「クソ、飛行機から降りた!」
中国のSNSに投稿された動画に、イスを地面に強く叩きつけながらこう訴える男性の姿があった。
米国のナンシー・ペロシ下院議長を乗せた飛行機が2日夜、台湾の台北松山空港に着陸すると、この動画が投稿され、話題となった。ほかにも、自分の顔を思い切りビンタしたり、割れたビール瓶を体にぶつけたりする人が続出し、強い落胆ぶりを見せた。長い間、愛国主義をあおり人心を繋ぎ止めてきた当局の戦略が失敗した瞬間だった。
7月末にペロシ氏の訪台計画が報じられた後、中国政府は厳しい言葉を繰り返し、台湾訪問を阻止しようとした。
「火遊びすれば身を焦がす」(米中首脳会談での習近平氏の発言)
「ペロシ氏の搭乗機を撃墜しろ」(政府系メディア元編集長の胡錫進氏)
「米空母を撃沈せよ」(同上)
「いっそのこと、台湾を解放せよ」(同上)
「14億の中国人民を敵に回す者には悲惨な結末が待っている」(8月2日の王毅外相)
「米国は張子の虎だ」(華春瑩・外務省報道官)
こうした過激な発言は民族主義者らの血を沸き立たせた。
「今夜、台湾統一をこの目で見届けよう!」と狂喜乱舞するネット民だったが、ペロシ氏を乗せた飛行機が無事着陸すると、落胆して取り乱すネットユーザーが相次ぎ、失望感の大きさを物語った。

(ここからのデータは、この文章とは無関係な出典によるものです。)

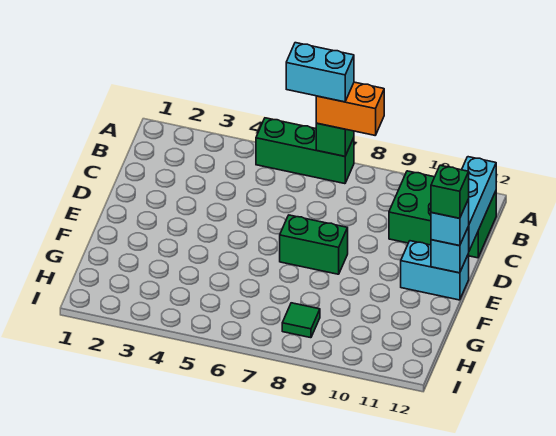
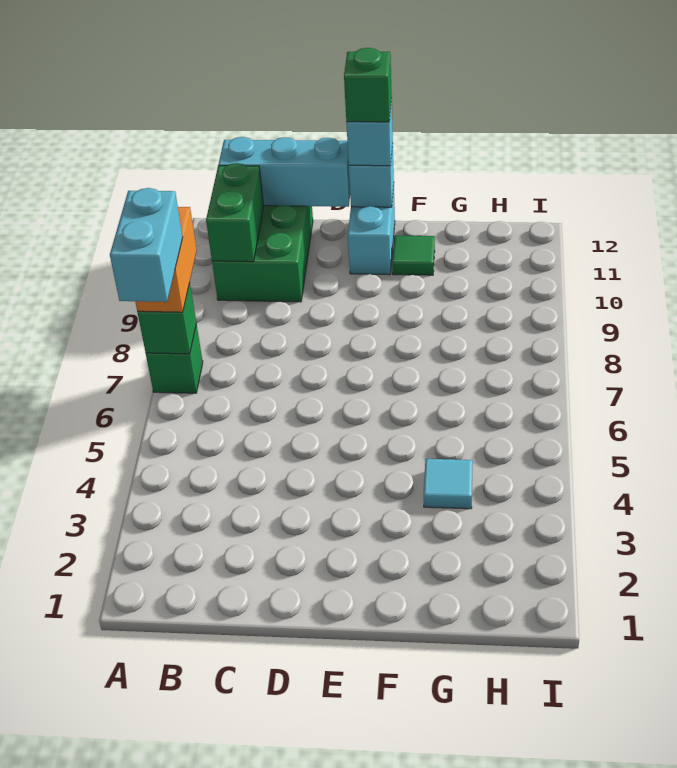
green brick A5:A7 level 1 -> green brick A7 level 1
green brick E7:E8 level 1 -> green brick B10:B11 level 2
none -> cyan tile G4 level 1
green tile H8 level 1 -> green tile F11 level 1

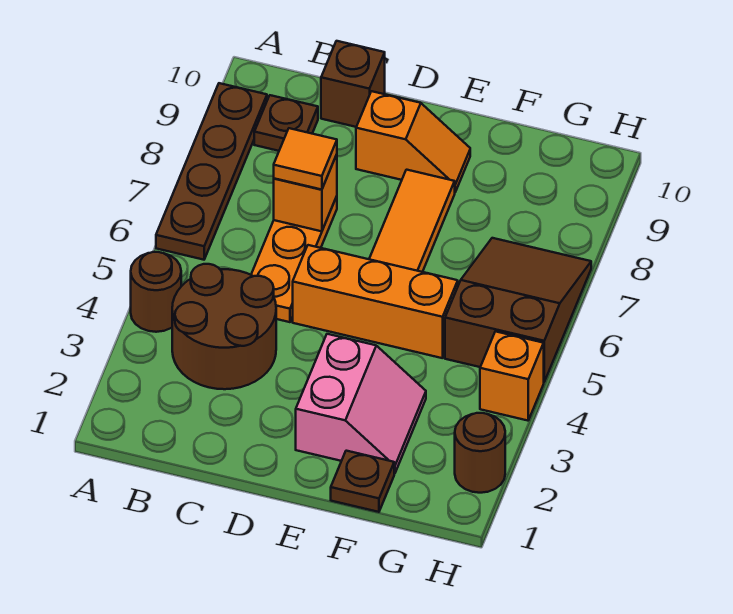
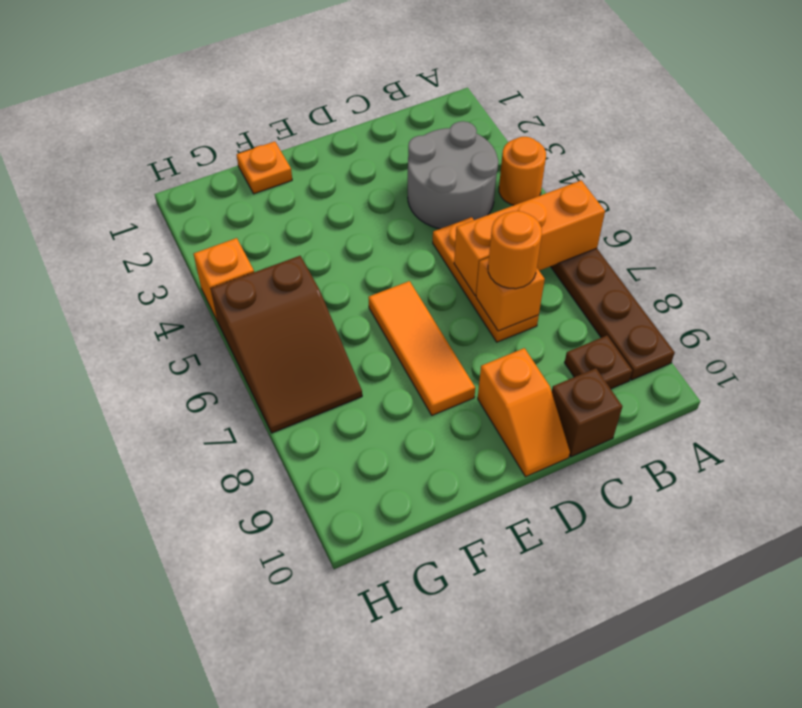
brown round brick A4 level 1 -> orange round brick A4 level 1
brown round brick B3:C4 level 1 -> grey round brick B3:C4 level 1
orange tile C7 level 3 -> orange round brick C7 level 3
orange brick D5:F5 level 1 -> orange brick A6:C6 level 2
orange slope D9:E9 level 1 top D -> orange slope D9:D10 level 1 top 9
pink slope E2:F3 level 1 top E -> none
brown plate F1 level 1 -> orange plate F1 level 1
brown round brick H2 level 1 -> none

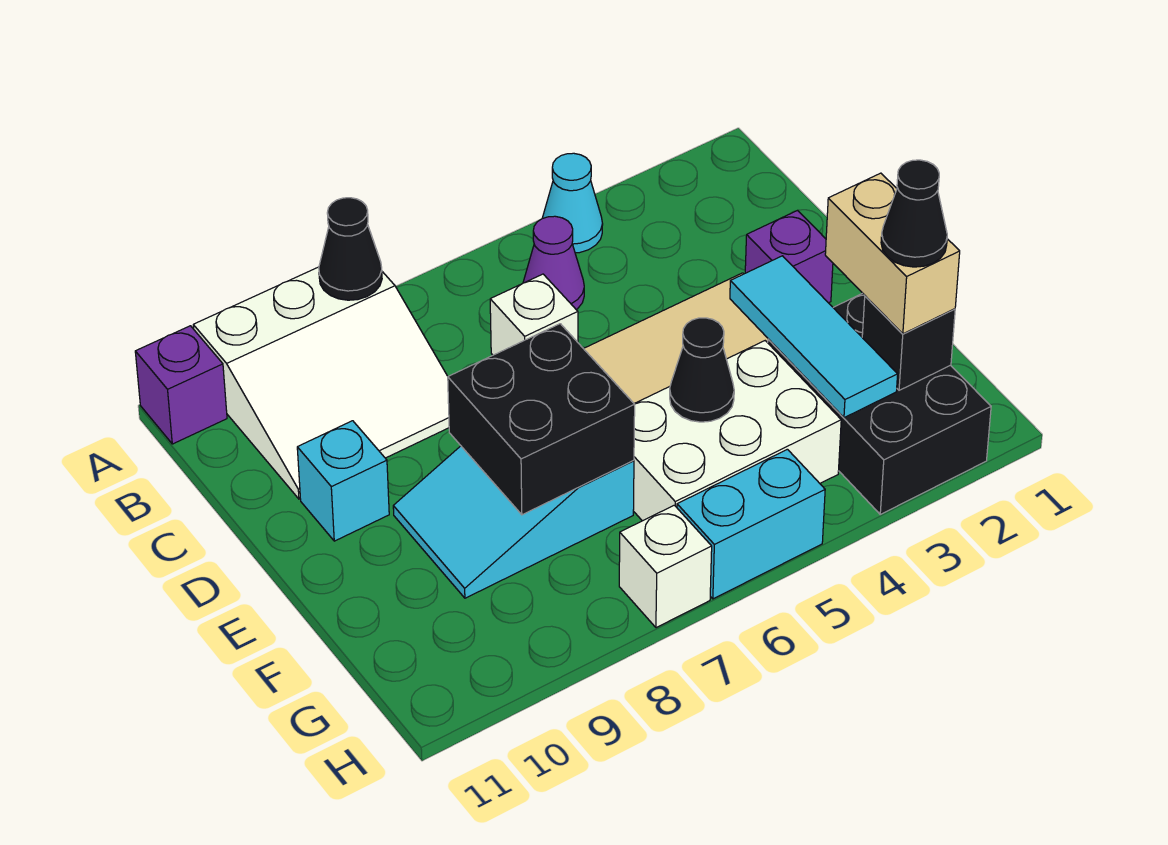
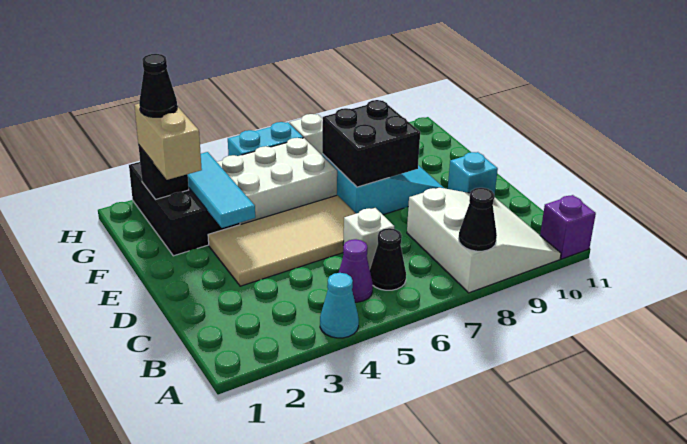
white slope A8:C10 level 1 top A -> white slope A8:C10 level 1 top 8
purple brick D2 level 1 -> none
black cone F5 level 2 -> black cone B6 level 1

胡錫進氏もペロシ氏の台湾到着後、SNS微博を更新し「外交努力と世論によってペロシ氏の訪台を阻止できなかった」と認め、「人々は失望している」と書き込んだ。
ペロシ氏は3日、蔡英文総統との会談、台湾の議会にあたる立法会への訪問、人権活動家らとの面会などの日程をこなし、韓国に向かった。直後に中国政府は軍事演習の実施を発表した。

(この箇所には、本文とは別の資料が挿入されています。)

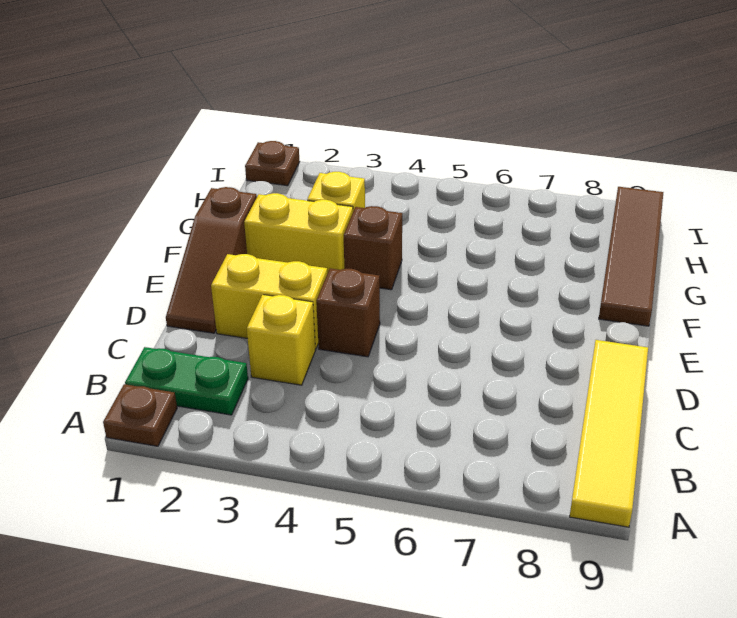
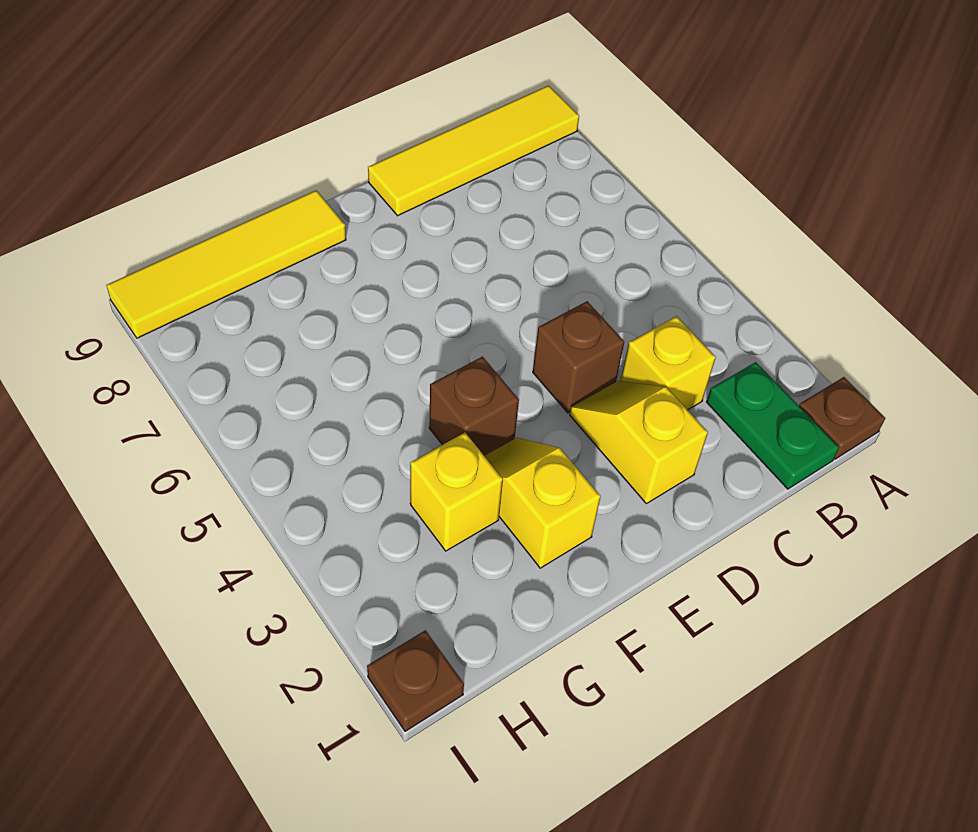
brown slope D1:F1 level 1 top F -> none
yellow brick D2:D3 level 1 -> yellow slope D2:D3 level 1 top 2
yellow brick F2:F3 level 1 -> yellow slope F2:F3 level 1 top 2
brown tile F9:I9 level 1 -> yellow tile F9:I9 level 1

ネット上では、こうした中国の対応が「弱腰だ」とバッシングする投稿が急増した。なかに、江西省から来たと名乗る男性が、台湾に近い福建省厦門市政府の庁舎前で生卵を投げつける動画が話題となった。
男性は「アメリカ人が目前までやってきたのに、共産党は何も言わない。腐ったこの卵で政府を叩き殺したい」「全くの臆病者。戦うべきものとは戦い、奪い返すべきものは奪い返すのだ」と怒りを爆発させた。
別の動画では、ある市民は政府機関の前で「無能な政府。民族滅亡の兆候だ」と書かれた横断幕を掲げて抗議した。

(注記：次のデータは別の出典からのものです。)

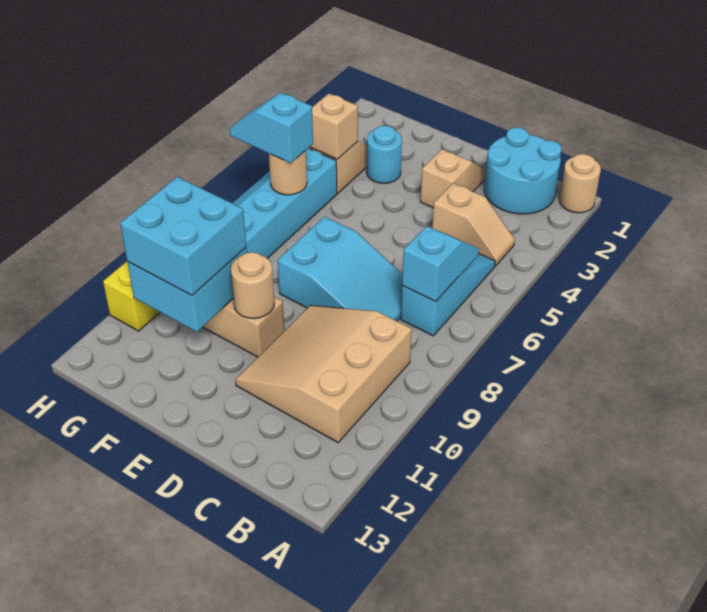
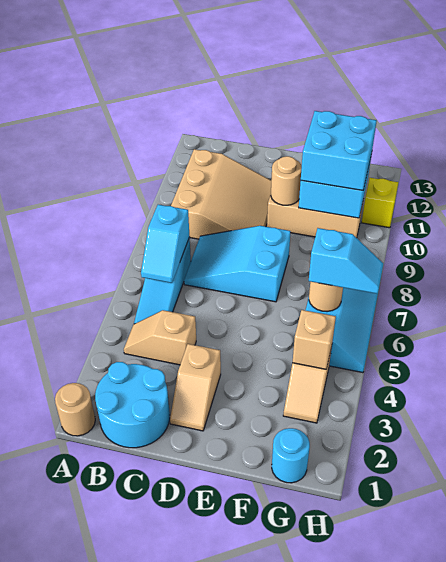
cyan round brick F3 level 1 -> cyan round brick G1 level 1

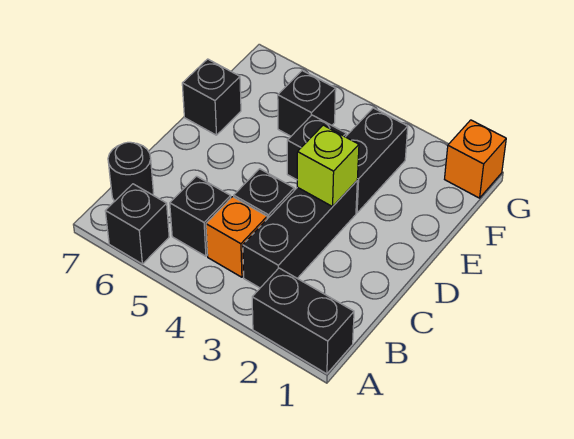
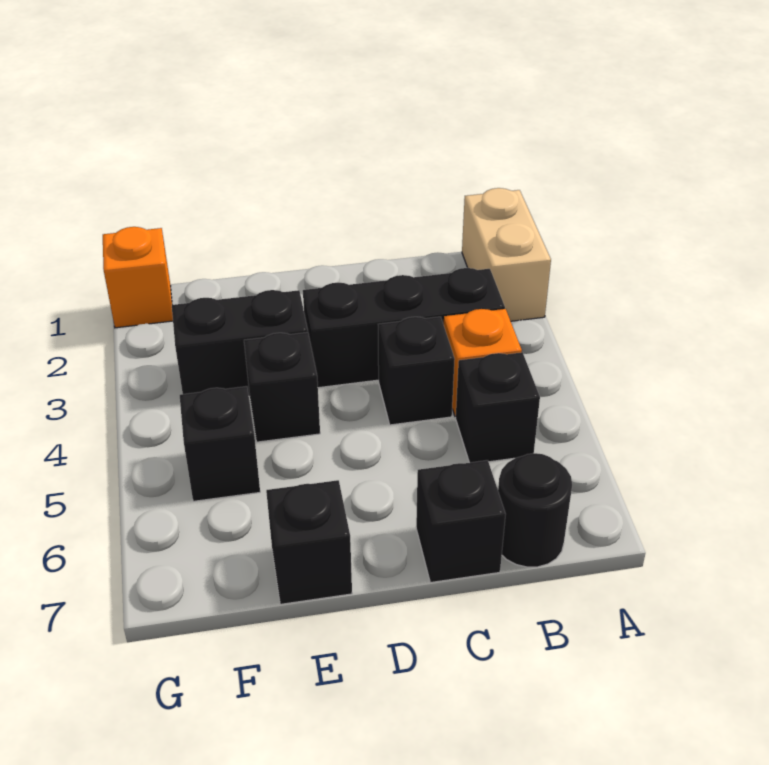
black brick A1:A2 level 1 -> tan brick A1:A2 level 1
black brick A6 level 1 -> black brick C7 level 1
lime brick D3 level 2 -> none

ある男性は動画で「我々は騙された。祖国統一はただのスローガンだった」と涙ながらに訴えた。
あるネットユーザーは「自国民を手厳しく管理し、外国に弱腰な中国政府こそ、張子の虎だ」と不満の矛先を政府に向けた。
ここ数年、中国共産党政権は「あなたの後ろで強い祖国が支えている」「台湾統一は祖国の偉業」などの扇情的なスローガンで、人々の愛国心を奮い立たせ求心力を高めてきた。愛国主義者らは、台湾を国扱いした俳優、歌手、企業、スポーツチームを見つけては粗探しを行い、謝罪に追い込んだ。
共産党の岩盤支持者である愛国市民の失望は、今秋の党大会で3期目を目指す習近平氏にとって大きな痛手となる。今後、台湾への強い対抗措置で内政の安定を図りそうだ。